> TASK DETAILS
Pull out every line below that contains the word "Improved", and copy each one unchanged.

[EXCERPTED RECORDS Boundary: Start]

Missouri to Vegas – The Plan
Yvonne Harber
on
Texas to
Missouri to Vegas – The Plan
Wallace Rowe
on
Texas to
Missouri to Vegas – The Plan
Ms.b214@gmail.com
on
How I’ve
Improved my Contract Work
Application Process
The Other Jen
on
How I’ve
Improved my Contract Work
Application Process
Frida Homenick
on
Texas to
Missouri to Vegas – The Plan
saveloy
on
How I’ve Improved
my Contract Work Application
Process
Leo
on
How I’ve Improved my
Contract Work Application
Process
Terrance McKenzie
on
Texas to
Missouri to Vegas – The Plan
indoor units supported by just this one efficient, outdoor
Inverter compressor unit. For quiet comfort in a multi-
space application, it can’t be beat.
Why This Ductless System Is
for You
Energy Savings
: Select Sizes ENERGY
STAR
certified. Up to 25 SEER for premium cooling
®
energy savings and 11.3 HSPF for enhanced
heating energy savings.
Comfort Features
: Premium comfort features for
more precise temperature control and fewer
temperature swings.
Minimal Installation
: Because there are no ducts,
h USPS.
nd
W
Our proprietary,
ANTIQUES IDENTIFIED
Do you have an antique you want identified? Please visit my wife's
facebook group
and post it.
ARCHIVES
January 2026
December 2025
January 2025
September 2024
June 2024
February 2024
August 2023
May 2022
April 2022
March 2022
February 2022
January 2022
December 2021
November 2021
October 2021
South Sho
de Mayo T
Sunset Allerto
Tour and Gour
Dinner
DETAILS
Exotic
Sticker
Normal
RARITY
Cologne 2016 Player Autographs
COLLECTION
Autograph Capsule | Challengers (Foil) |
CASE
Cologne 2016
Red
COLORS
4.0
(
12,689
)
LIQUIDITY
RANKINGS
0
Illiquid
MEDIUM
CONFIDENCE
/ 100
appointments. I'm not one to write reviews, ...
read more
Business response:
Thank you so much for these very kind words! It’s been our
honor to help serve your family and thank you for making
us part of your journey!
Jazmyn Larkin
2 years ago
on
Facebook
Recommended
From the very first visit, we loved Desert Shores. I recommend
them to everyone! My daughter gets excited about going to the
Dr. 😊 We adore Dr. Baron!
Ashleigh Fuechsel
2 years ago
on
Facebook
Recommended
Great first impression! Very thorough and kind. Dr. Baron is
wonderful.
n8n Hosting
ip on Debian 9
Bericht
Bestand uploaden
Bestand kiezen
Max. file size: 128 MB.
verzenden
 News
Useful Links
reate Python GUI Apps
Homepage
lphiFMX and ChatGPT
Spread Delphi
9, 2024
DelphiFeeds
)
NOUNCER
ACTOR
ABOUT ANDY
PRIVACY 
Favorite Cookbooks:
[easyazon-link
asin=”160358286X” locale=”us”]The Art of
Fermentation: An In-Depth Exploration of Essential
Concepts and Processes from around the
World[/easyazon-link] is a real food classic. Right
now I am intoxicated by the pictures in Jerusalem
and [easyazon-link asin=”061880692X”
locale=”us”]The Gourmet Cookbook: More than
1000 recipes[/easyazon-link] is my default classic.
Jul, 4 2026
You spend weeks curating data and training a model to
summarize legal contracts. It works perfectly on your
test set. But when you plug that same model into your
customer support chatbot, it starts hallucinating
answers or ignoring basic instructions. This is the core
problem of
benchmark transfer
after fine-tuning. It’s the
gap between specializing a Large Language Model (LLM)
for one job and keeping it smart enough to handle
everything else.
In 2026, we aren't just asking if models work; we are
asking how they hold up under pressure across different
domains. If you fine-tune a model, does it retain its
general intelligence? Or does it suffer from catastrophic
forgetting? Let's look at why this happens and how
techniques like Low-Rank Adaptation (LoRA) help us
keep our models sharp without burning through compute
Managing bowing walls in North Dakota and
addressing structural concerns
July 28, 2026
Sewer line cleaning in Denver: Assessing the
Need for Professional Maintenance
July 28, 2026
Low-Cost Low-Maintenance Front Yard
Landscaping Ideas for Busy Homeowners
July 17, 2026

[EXCERPTED RECORDS Boundary: End]

> OUTPUT BELOW
Improved my Contract Work
Improved my Contract Work
How I’ve Improved
How I’ve Improved my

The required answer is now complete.